Now we will tell you what befel those who escaped on the fleet, and also those who were left upon the Island.

NOTE 1. —+CHIPANGU represents the Chinese Jih-pên-kwé, the kingdom of Japan, the name Jih-pên being the Chinese pronunciation, of which the term Nippon, Niphon or Nihon, used in Japan, is a dialectic variation, both meaning “the origin of the sun,” or sun-rising, the place the sun comes from. The name Chipangu is used also by Rashiduddin. Our Japan was probably taken from the Malay Japún or Japáng.

[“The name Nihon (‘Japan’) seems to have been first officially employed by the Japanese Government in A.D. 670. Before that time, the usual native designation of the country was Yamato, properly the name of one of the central provinces. Yamato and O-mi-kuni, that is, ‘the Great August Country,’ are the names still preferred in poetry and belles-lettres. Japan has other ancient names, some of which are of learned length and thundering sound, for instance, Toyo-ashi-wara-no-chi-aki-no-naga-i-ho-aki-no-mizu-ho-no-kuni, that is ‘the Luxuriant–Reed-Plains-the-Land-of — Fresh–Rice-Ears-of-a-Thousand–Autumns-of-Long–Five-Hundred–Autumns.’” (B.H. Chamberlain, Things Japanese, 3rd ed. p. 222.)— H.C.]
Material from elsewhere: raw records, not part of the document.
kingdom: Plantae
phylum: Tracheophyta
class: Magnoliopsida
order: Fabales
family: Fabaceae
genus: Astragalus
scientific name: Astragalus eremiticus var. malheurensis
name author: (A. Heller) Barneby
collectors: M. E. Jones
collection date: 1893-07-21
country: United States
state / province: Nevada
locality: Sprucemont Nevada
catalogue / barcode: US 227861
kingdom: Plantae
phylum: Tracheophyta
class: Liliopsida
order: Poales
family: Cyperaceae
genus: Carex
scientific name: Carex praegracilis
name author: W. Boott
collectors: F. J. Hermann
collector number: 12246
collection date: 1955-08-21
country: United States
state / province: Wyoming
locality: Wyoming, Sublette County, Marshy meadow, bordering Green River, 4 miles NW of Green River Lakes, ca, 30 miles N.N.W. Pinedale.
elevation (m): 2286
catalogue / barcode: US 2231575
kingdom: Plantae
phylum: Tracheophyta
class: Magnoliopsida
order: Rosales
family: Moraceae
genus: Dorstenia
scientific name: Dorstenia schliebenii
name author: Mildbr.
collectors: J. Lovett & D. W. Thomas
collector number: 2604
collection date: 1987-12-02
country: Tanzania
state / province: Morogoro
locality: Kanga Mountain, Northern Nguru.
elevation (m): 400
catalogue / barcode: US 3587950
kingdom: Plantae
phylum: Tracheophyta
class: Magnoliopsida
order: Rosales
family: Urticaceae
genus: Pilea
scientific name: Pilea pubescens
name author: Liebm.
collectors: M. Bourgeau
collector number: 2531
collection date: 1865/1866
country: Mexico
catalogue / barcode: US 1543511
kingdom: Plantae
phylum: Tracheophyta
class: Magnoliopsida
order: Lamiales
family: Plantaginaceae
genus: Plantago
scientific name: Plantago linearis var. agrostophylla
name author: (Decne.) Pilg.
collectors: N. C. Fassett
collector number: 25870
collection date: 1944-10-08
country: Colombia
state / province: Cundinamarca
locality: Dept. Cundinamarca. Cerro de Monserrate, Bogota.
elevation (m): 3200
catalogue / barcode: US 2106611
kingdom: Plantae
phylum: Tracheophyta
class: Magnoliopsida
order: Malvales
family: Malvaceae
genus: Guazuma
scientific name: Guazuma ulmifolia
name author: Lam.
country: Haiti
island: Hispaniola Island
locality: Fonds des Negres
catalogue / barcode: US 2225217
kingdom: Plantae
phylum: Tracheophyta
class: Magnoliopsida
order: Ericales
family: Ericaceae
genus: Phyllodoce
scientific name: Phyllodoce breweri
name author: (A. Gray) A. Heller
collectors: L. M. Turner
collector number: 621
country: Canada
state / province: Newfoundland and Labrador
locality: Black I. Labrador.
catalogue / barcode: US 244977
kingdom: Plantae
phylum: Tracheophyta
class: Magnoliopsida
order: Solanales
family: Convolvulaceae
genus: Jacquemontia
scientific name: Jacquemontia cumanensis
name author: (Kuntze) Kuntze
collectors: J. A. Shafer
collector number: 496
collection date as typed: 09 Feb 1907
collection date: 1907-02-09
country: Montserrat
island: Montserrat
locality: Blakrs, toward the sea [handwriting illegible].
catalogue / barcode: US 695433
It is remarkable that the name Nipon occurs, in the form of Al-Náfún, in the Ikhwán-al-Safá, supposed to date from the 10th century. (See J.A.S.B. XVII. Pt. I. 502.)

[I shall merely mention the strange theory of Mr. George Collingridge that Zipangu is Java and not Japan in his paper on The Early Cartography of Japan. (Geog. Jour. May, 1894, pp. 403–409.) Mr. F.G. Kramp (Japan or Java?), in the Tijdschrift v. het K. Nederl. Aardrijkskundig Genootschap, 1894, and Mr. H. Yule Oldham (Geog. Jour., September, 1894, pp. 276–279), have fully replied to this paper. — H.C.]

NOTE 2. — The causes briefly mentioned in the text maintained the abundance and low price of gold in Japan till the recent opening of the trade. (See Bk. II. ch. 1. note 5.) Edrisi had heard that gold in the isles of Sila (or Japan) was so abundant that dog-collars were made of it.

NOTE 3. — This was doubtless an old “yarn,” repeated from generation to generation. We find in a Chinese work quoted by Amyot: “The palace of the king (of Japan) is remarkable for its singular construction. It is a vast edifice, of extraordinary height; it has nine stories, and presents on all sides an exterior shining with the purest gold.” (Mém. conc. les Chinois, XIV. 55.) See also a like story in Kaempfer. (H. du Japon, I. 139.)

Illustration: Ancient Japanese Archer. (From a Native Drawing.)

NOTE 4. — Kaempfer speaks of pearls being found in considerable numbers, chiefly about Satsuma, and in the Gulf of Omura, in Kiusiu. From what Alcock says they do not seem now to be abundant. (Ib. I. 95; Alcock, I. 200.) No precious stones are mentioned by Kaempfer.

Rose-tinted pearls are frequent among the Scotch pearls, and, according to Mr. King, those of this tint are of late the most highly esteemed in Paris. Such pearls were perhaps also most highly esteemed in old India; for red pearls (Lohitamukti) form one of the seven precious objects which it was incumbent to use in the adornment of Buddhistic reliquaries, and to distribute at the building of a Dagoba. (Nat. Hist. of Prec. Stones, etc., 263; Koeppen, I. 541.)